*** SUPPLIED RECORDS Section Begins ***

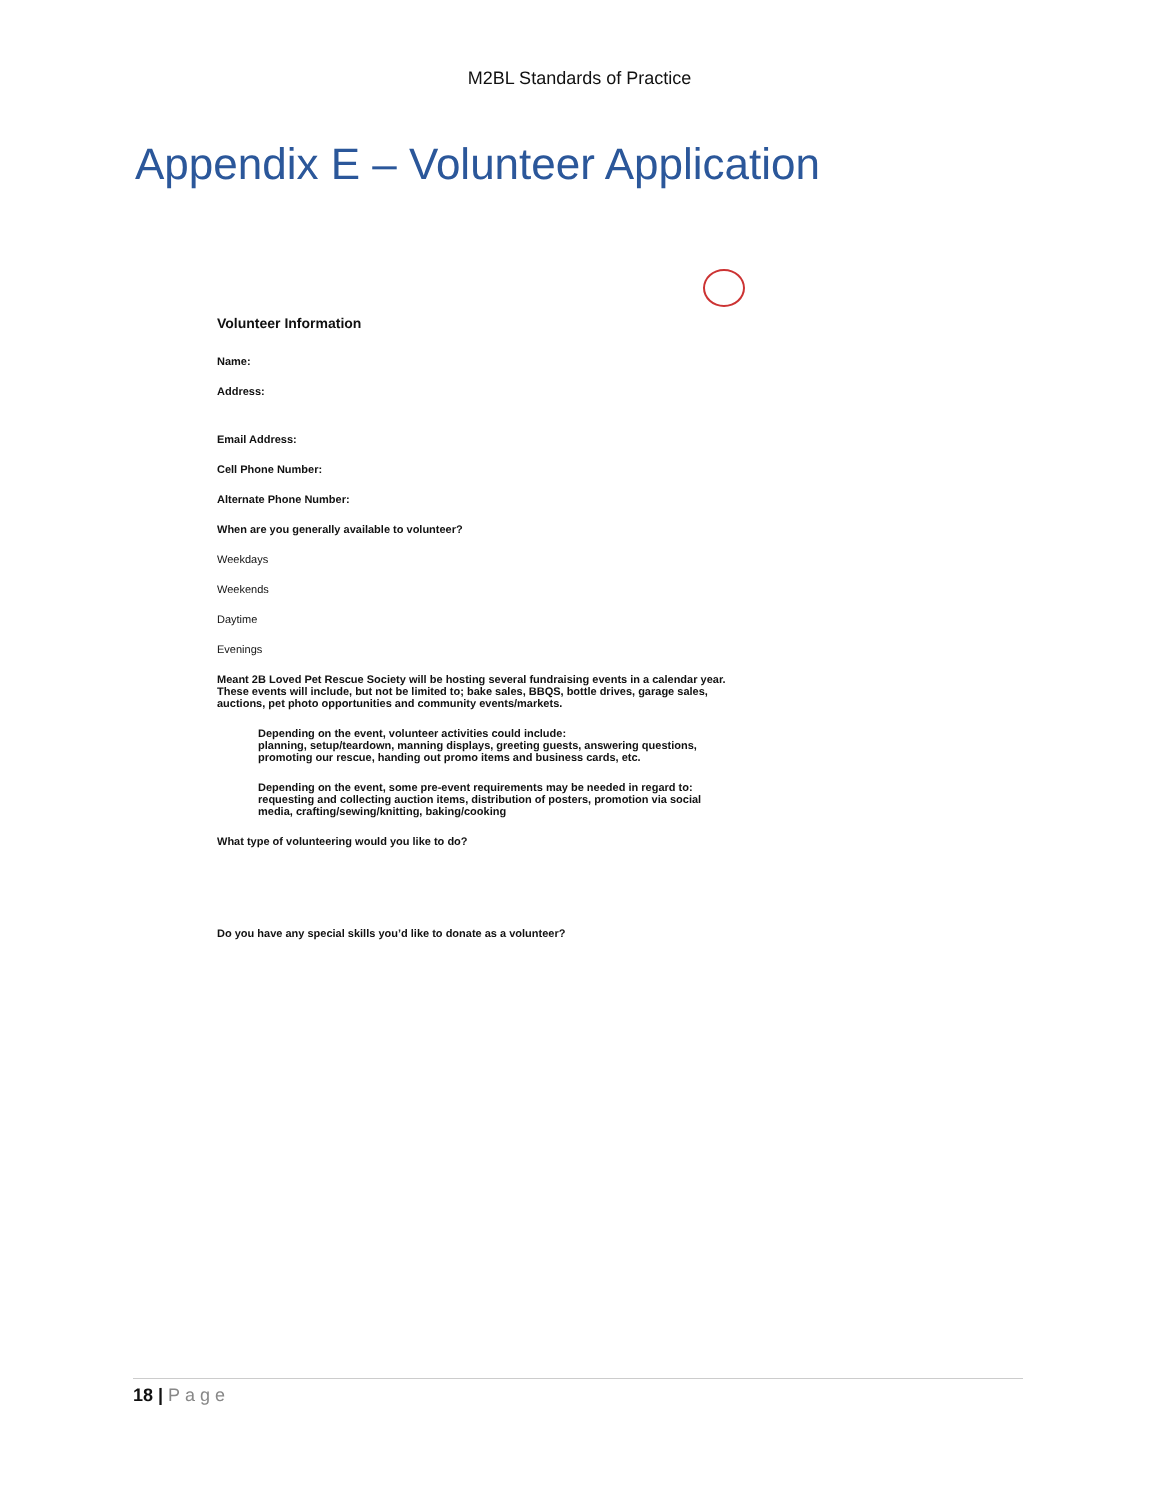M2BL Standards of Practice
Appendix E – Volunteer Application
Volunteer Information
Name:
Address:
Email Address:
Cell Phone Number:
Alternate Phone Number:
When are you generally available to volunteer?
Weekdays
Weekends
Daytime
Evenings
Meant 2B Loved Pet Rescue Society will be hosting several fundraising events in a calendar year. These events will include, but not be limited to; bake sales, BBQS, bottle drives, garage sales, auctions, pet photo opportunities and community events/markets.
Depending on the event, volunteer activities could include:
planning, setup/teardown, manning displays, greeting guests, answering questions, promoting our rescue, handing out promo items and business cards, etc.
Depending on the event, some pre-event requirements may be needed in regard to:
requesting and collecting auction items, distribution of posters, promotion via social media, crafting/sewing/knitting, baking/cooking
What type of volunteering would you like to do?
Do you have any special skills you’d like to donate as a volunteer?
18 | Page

*** SUPPLIED RECORDS Section Ends ***
*** SUPPLIED RECORDS Section Begins ***

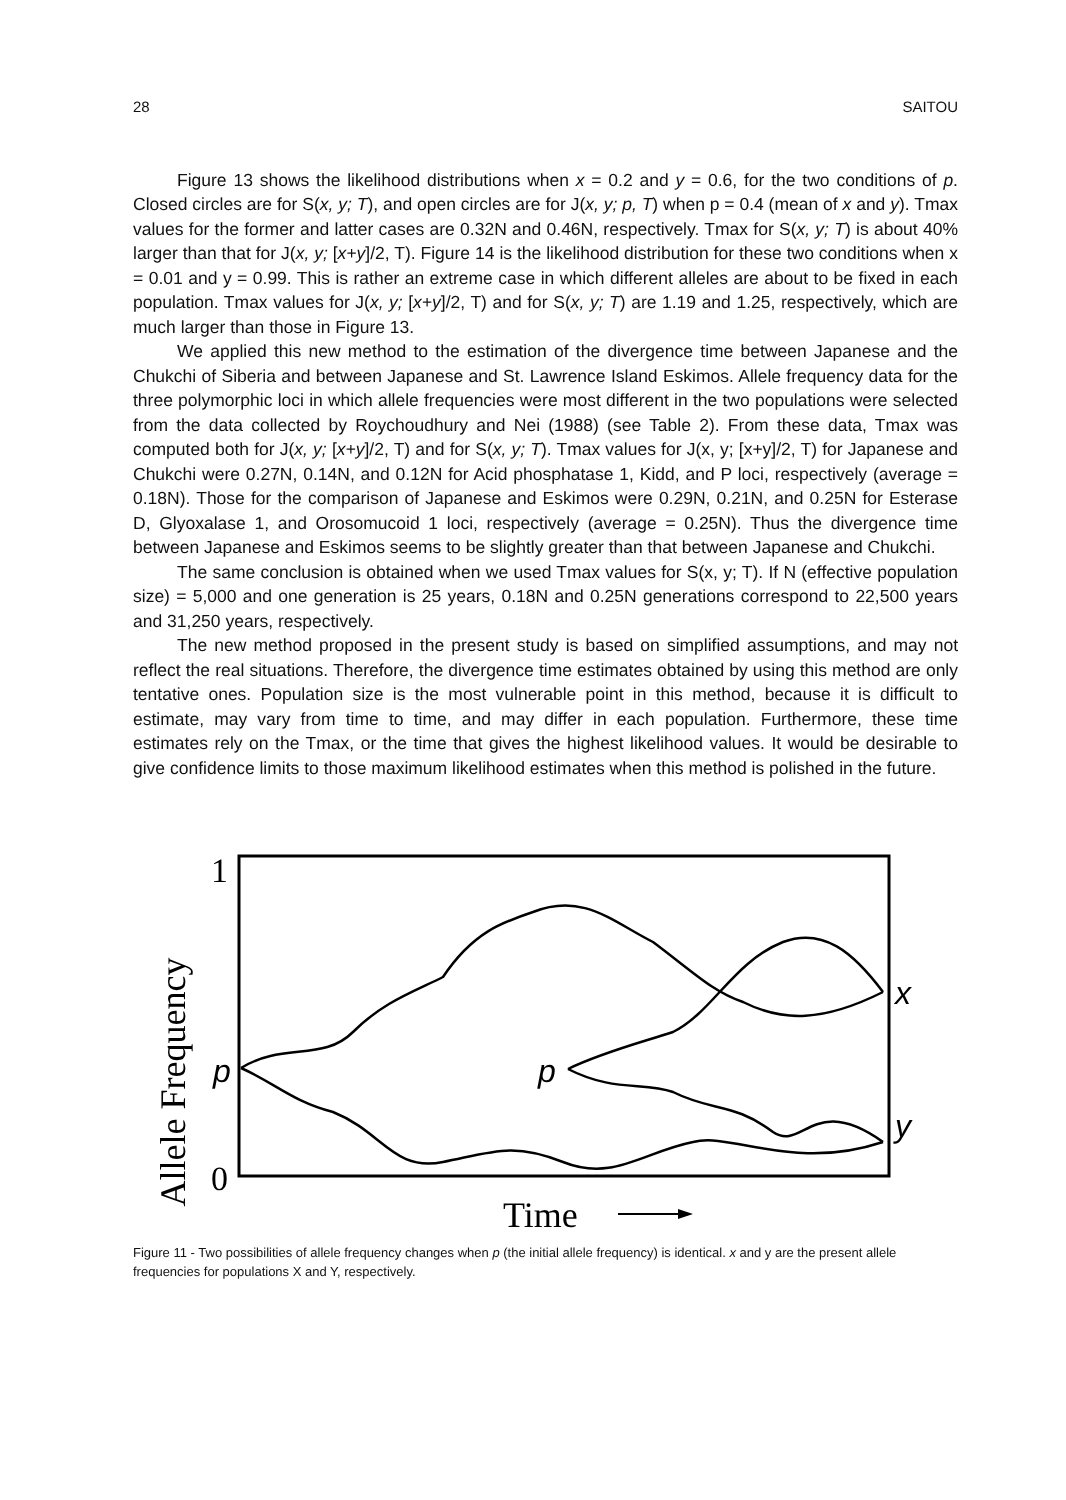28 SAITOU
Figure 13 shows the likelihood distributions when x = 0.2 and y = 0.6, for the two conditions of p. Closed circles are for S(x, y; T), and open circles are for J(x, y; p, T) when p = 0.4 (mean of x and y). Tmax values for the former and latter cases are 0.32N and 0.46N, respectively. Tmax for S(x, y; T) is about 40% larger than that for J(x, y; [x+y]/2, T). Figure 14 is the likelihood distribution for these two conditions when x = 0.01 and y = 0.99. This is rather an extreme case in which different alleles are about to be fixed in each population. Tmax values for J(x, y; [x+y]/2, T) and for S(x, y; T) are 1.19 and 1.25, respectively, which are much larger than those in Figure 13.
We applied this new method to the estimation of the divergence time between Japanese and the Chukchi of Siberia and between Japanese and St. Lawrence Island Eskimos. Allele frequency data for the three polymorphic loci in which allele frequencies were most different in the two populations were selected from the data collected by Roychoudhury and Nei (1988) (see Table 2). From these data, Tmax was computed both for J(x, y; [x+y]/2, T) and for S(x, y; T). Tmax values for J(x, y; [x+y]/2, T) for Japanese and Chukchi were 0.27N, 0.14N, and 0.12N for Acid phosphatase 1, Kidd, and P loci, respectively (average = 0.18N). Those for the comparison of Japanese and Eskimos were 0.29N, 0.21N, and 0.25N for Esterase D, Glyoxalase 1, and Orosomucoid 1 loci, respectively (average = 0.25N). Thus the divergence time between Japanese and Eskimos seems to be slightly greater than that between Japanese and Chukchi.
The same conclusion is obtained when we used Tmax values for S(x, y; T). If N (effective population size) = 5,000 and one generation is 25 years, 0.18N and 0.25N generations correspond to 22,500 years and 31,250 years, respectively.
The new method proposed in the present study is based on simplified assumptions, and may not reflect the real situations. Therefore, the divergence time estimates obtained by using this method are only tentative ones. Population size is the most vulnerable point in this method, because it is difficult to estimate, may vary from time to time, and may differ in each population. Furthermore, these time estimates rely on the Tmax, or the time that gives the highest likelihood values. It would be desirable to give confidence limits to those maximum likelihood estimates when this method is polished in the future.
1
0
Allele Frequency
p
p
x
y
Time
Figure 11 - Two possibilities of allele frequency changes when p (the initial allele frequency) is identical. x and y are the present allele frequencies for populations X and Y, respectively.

*** SUPPLIED RECORDS Section Ends ***

### EXERCISE INSTRUCTIONS
Go to the line with "Volunteer Information" in the entries above and repeat every line from there through the line with "What type of", exactly and with no other text.

### RESPONSE BELOW
Volunteer Information
Name:
Address:
Email Address:
Cell Phone Number:
Alternate Phone Number:
When are you generally available to volunteer?
Weekdays
Weekends
Daytime
Evenings
Meant 2B Loved Pet Rescue Society will be hosting several fundraising events in a calendar year. These events will include, but not be limited to; bake sales, BBQS, bottle drives, garage sales, auctions, pet photo opportunities and community events/markets.
Depending on the event, volunteer activities could include:
planning, setup/teardown, manning displays, greeting guests, answering questions, promoting our rescue, handing out promo items and business cards, etc.
Depending on the event, some pre-event requirements may be needed in regard to:
requesting and collecting auction items, distribution of posters, promotion via social media, crafting/sewing/knitting, baking/cooking
What type of volunteering would you like to do?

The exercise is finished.